Doktorlar tarafından desteklenen üniversite öğrencileri, eğitimin özelleştirilmesine karşı dokuz ay süren bir boykot gerçekleştirdiler.

Tamil Eelam Kurtuluş Kaplanları’na (LTTE) karşı 26 yıllık topluluksal savaş eliyle yıkıma uğratılan kuzeyde, ordunun el koyduğu toprakların geri verilmesi, “kaybolan” yüzlerce insan hakkında bilgi, siyasi tutukluların serbest bırakılması ve yaşam koşullarının iyileştirilmesi talebiyle aralıksız gösteriler söz konusuydu.

Kırsal bölgelerde, binlerce yoksul, artan borçluluğu ve sübvansiyonların kesilmesini protesto etti ve temel sosyal hizmetler talep etti.

Hükümet, bu mücadeleleri bastırmak için, sendikaların ve sahte solcuların desteğiyle, aşırı sert temel hizmetler yasasını kullanarak; orduyu, polisi ve çeteleri seferber ederek tepki verdi.
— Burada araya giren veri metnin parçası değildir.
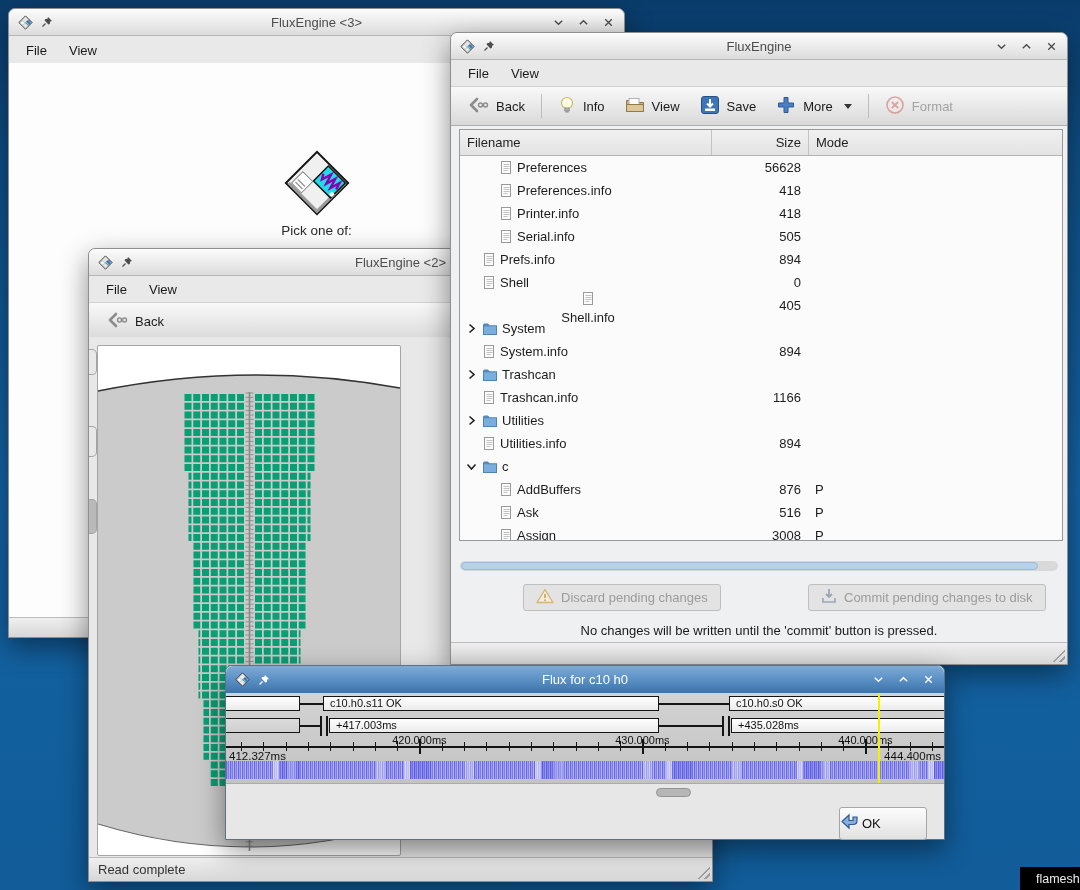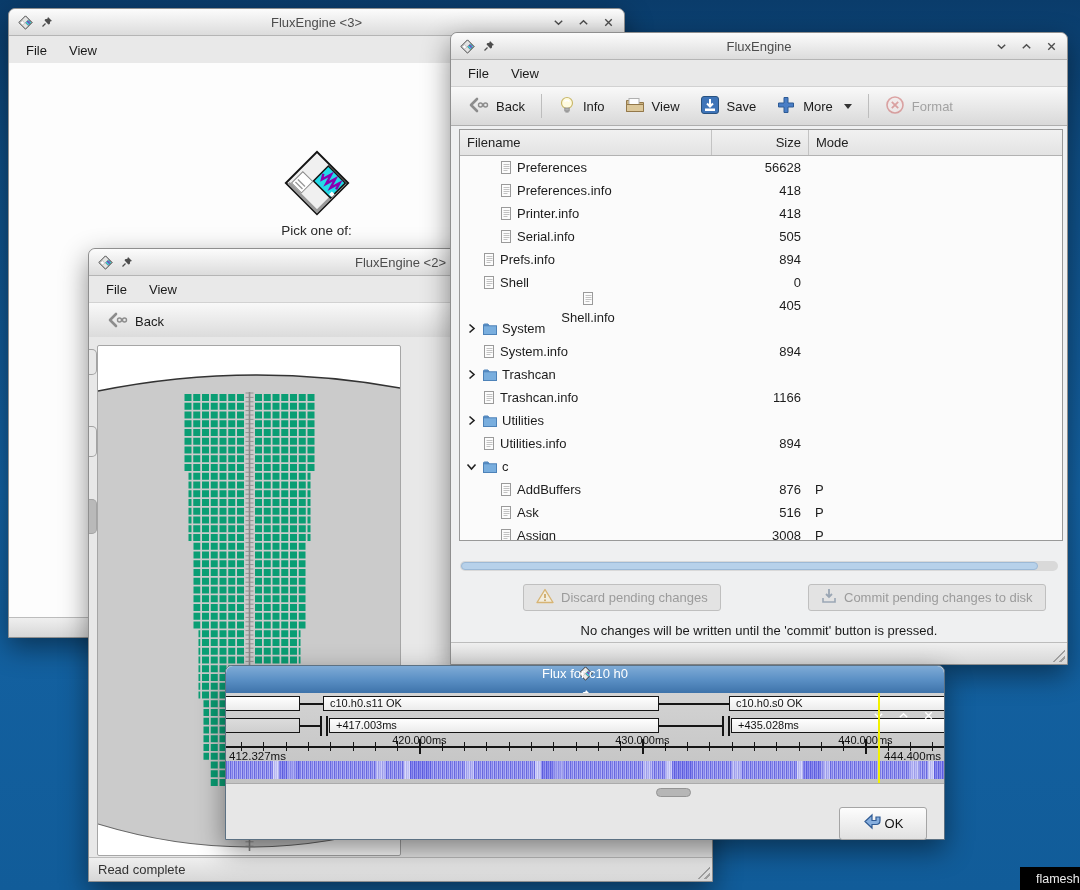--- a/index.html
+++ b/index.html
@@ -15,7 +15,7 @@
     background:linear-gradient(180deg,#fcfcfc,#dcdcdc);border-bottom:1px solid #b5b5b5;
     border-radius:7px 7px 0 0;color:#4d4d4d;font-size:13px;}
   .titlebar.active{background:linear-gradient(180deg,#7fabd6 0%,#5b90c5 50%,#3e73aa 100%);
-    color:#ffffff;border-bottom-color:#2e5c8d;flex-direction:column;}
+    color:#ffffff;border-bottom-color:#2e5c8d;}
   .titlebar .title{position:absolute;left:60px;right:60px;text-align:center;white-space:nowrap;
     overflow:hidden;text-overflow:ellipsis;}
   .controls{margin-left:auto;display:flex;gap:12px;align-items:center;z-index:2;}

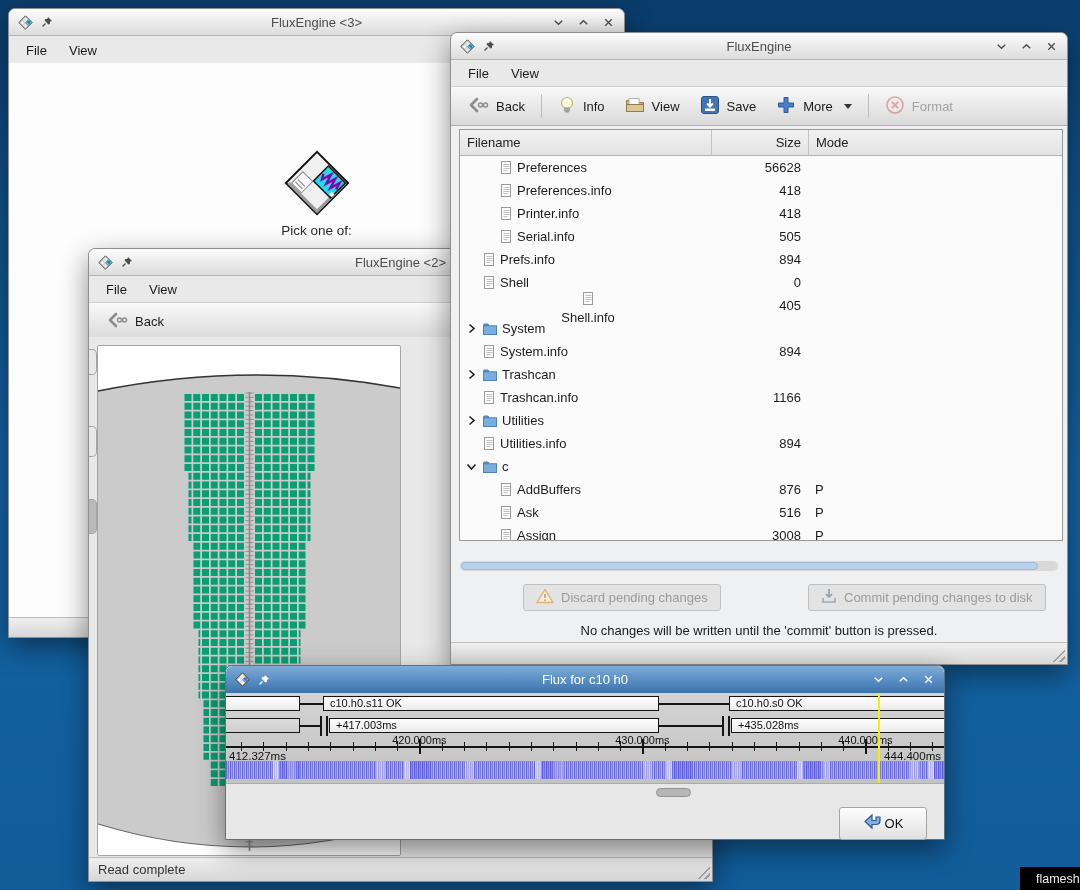--- a/index.html
+++ b/index.html
@@ -90,7 +90,7 @@
   .pill{position:absolute;left:430px;top:4px;width:35px;height:9px;background:#b6b6b6;
     border:1px solid #949494;border-radius:5px;box-sizing:border-box;}
   .okbtn{position:absolute;left:613px;top:23px;width:88px;height:33px;display:flex;align-items:center;
-    justify-content:center;gap:2px;background:linear-gradient(180deg,#fdfdfd,#e1e1e1);
+    gap:2px;background:linear-gradient(180deg,#fdfdfd,#e1e1e1);
     border:1px solid #a5a5a5;border-radius:3px;font-size:13px;color:#111;box-sizing:border-box;}
   .tasktip{position:absolute;left:1020px;top:867px;width:60px;height:23px;background:#000000;
     color:#ececec;font-size:12.5px;display:flex;align-items:center;padding-left:16px;overflow:hidden;z-index:9;box-sizing:border-box;}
Bu protestolara katılanların karşı karşıya olduğu temel sorun, ezilenleri uluslararası sosyalist bir program temelinde bir araya getirecek devrimci bir işçi sınıfı önderliğinin yokluğudur.

Sri Lanka’daki yaygın huzursuzluk, şu anda uluslararası ölçekte gelişen şiddetli sınıf mücadelelerinin bir parçasıdır. İran’da kitlesel bir patlama başladı. ABD’de, Trump yönetiminin göçmenler de dahil işçilere yönelik saldırılarına karşı mücadeleler yoğunlaşıyor. Romanya’daki Ford işçileri ücretlerdeki ve çalışma koşullarındaki kötüleşmeye karşı ayağa kalkarken, Fransız işçiler katı çalışma yasalarıyla mücadele ediyor. Hindistan’da, kısa süre önce, doktorların sağlık hizmetlerindeki kesintilere karşı ülke genelindeki protestosu ve Tamil Nadu’daki otobüs işçilerinin grevi, Güney Asya’daki yüz milyonlarca kişilik işçi sınıfı içinde gelişen devasa toplumsal gerilimlerin belirtileridir.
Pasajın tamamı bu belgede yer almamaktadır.